▶ Your task:
Find and return every line of the data that contains the word "plots".

▶ Material for the task:
----------

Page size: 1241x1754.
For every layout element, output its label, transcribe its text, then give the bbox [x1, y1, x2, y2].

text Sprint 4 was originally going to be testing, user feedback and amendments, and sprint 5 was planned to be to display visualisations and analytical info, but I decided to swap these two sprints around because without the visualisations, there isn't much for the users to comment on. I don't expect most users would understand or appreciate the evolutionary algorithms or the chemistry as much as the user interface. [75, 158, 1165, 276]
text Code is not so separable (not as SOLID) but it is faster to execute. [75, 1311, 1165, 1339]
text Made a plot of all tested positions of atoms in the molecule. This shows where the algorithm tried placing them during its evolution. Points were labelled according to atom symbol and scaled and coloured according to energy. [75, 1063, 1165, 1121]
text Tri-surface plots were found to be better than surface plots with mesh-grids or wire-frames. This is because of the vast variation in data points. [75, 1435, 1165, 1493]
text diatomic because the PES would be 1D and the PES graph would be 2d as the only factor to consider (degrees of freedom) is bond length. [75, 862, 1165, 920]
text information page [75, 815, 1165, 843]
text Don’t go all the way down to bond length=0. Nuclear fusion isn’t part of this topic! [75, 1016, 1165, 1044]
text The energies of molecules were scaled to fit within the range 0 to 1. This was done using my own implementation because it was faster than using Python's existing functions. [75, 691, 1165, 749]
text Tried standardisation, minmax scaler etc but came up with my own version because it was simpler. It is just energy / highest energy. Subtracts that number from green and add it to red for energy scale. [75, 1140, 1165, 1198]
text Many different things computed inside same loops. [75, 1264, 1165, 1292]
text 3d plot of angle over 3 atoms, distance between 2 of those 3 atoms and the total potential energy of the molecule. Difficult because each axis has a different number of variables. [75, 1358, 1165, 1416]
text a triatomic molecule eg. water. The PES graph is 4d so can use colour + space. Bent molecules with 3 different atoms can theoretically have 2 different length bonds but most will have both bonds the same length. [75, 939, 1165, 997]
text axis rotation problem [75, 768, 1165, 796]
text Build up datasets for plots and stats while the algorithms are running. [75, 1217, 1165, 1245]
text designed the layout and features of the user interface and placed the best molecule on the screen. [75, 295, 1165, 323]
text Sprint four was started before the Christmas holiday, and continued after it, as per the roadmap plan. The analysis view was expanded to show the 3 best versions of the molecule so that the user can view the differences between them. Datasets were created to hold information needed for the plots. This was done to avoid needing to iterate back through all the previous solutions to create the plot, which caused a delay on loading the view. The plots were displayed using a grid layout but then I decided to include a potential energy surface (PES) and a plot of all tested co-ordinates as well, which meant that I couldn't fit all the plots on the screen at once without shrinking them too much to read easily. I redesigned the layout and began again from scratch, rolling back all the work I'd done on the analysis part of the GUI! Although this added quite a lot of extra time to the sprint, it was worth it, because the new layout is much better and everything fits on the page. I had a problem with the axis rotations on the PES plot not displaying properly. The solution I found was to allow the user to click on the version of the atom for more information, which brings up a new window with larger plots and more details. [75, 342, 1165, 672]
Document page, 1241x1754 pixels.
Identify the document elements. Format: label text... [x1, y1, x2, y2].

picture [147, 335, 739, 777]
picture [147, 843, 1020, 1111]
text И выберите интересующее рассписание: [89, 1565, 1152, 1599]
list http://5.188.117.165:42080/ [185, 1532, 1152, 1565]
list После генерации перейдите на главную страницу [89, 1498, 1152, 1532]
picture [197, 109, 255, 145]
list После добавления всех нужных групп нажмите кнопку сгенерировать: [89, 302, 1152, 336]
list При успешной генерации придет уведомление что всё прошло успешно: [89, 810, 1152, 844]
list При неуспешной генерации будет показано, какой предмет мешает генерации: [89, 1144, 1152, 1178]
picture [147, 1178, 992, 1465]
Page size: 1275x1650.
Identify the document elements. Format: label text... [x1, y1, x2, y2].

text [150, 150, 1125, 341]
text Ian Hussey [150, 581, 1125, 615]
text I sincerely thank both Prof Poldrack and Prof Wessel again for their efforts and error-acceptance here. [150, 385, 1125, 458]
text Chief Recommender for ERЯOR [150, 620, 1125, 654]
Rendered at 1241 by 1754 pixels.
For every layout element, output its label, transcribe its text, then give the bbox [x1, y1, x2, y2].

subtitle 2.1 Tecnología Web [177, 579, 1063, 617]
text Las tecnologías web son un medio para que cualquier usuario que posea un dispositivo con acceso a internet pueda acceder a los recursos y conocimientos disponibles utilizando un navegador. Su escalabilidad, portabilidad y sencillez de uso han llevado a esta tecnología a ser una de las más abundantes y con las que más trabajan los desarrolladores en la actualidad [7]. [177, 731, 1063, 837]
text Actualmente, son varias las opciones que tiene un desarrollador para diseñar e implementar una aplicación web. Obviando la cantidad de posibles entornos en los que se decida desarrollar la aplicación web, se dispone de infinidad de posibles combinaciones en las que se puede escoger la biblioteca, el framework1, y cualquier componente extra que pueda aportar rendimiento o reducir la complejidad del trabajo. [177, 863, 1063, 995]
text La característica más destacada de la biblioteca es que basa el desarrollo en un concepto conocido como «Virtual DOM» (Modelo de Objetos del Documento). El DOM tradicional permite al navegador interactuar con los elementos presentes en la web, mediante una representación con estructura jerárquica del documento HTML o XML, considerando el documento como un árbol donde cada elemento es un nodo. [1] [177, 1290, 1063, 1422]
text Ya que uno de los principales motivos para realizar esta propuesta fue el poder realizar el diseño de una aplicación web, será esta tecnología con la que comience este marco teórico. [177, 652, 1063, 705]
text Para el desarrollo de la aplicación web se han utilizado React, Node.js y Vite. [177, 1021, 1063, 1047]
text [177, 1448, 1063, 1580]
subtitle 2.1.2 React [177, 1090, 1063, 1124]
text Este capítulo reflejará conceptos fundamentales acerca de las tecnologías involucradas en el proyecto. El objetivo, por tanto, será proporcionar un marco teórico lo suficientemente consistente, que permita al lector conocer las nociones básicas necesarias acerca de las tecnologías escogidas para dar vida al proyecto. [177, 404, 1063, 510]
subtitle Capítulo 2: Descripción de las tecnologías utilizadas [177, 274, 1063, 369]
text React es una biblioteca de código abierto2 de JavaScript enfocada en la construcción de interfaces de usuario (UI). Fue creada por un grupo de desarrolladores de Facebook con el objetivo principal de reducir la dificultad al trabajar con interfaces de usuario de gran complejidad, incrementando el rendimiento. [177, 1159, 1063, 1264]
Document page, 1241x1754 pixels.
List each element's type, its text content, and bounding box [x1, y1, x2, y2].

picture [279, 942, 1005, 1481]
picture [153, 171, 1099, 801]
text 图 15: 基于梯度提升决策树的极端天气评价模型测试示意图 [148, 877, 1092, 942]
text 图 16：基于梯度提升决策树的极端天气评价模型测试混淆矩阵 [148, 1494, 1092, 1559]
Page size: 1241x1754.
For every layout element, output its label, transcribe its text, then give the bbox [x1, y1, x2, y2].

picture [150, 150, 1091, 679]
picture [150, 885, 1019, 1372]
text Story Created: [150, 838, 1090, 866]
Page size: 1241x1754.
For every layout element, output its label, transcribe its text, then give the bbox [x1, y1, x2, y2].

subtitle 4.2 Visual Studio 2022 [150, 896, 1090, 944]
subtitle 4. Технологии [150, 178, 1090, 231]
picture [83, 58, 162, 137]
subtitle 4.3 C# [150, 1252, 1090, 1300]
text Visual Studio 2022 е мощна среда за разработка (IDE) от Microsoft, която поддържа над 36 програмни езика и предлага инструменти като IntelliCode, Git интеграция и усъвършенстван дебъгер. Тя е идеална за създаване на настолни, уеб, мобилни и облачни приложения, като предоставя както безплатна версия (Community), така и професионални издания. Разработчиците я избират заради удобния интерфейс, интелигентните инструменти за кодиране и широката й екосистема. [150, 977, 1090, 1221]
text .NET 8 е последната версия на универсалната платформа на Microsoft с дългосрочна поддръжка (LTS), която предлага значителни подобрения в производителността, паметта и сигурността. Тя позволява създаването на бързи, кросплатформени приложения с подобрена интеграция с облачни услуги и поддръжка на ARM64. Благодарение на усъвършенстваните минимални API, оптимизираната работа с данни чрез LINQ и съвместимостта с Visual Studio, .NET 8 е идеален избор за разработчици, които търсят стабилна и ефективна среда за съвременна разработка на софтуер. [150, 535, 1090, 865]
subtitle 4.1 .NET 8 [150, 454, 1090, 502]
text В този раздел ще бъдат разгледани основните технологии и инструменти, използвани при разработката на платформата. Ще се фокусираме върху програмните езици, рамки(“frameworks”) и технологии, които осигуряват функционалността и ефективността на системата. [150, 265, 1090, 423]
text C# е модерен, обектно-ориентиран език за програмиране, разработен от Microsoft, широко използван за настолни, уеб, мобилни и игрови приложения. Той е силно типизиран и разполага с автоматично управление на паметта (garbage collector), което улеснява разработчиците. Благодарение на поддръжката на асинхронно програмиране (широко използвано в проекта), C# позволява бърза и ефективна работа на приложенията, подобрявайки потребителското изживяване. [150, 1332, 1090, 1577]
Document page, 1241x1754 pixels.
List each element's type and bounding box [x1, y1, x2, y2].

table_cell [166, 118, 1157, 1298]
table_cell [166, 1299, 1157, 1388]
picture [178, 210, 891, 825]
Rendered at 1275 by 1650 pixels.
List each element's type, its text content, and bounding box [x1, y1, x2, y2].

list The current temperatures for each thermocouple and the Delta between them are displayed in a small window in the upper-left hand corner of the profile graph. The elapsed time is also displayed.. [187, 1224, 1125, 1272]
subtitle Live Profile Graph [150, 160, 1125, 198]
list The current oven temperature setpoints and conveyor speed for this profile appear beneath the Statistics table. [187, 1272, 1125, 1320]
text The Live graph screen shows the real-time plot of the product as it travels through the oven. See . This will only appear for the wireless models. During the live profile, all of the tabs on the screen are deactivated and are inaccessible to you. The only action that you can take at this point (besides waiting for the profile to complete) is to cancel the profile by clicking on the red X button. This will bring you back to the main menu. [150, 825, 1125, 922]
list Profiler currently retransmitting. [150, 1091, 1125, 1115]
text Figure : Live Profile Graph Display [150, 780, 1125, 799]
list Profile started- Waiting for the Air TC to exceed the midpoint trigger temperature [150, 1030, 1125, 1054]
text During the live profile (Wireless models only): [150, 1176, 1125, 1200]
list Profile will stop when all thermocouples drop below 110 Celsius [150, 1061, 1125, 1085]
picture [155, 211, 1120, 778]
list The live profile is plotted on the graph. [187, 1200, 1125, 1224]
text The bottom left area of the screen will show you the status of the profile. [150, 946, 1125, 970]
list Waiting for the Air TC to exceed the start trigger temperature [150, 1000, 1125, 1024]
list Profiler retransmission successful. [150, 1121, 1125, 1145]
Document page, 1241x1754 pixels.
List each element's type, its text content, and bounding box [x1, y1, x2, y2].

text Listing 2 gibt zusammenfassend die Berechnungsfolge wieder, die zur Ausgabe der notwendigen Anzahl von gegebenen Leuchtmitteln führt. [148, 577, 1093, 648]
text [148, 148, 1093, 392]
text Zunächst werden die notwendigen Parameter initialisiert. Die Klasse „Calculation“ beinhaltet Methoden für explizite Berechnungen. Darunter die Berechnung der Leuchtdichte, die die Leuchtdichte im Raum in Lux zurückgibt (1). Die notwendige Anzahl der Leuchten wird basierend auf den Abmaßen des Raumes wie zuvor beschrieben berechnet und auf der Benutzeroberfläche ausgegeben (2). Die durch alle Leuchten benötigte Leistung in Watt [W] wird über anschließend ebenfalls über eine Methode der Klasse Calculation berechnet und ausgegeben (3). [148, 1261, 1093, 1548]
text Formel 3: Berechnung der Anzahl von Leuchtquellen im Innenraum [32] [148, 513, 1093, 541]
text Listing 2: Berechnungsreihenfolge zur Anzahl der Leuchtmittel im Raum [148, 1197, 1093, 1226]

----------

▶ Finished task:
text Tri-surface plots were found to be better than surface plots with mesh-grids or wire-frames. This is because of the vast variation in data points. [75, 1435, 1165, 1493]
text Build up datasets for plots and stats while the algorithms are running. [75, 1217, 1165, 1245]
text Sprint four was started before the Christmas holiday, and continued after it, as per the roadmap plan. The analysis view was expanded to show the 3 best versions of the molecule so that the user can view the differences between them. Datasets were created to hold information needed for the plots. This was done to avoid needing to iterate back through all the previous solutions to create the plot, which caused a delay on loading the view. The plots were displayed using a grid layout but then I decided to include a potential energy surface (PES) and a plot of all tested co-ordinates as well, which meant that I couldn't fit all the plots on the screen at once without shrinking them too much to read easily. I redesigned the layout and began again from scratch, rolling back all the work I'd done on the analysis part of the GUI! Although this added quite a lot of extra time to the sprint, it was worth it, because the new layout is much better and everything fits on the page. I had a problem with the axis rotations on the PES plot not displaying properly. The solution I found was to allow the user to click on the version of the atom for more information, which brings up a new window with larger plots and more details. [75, 342, 1165, 672]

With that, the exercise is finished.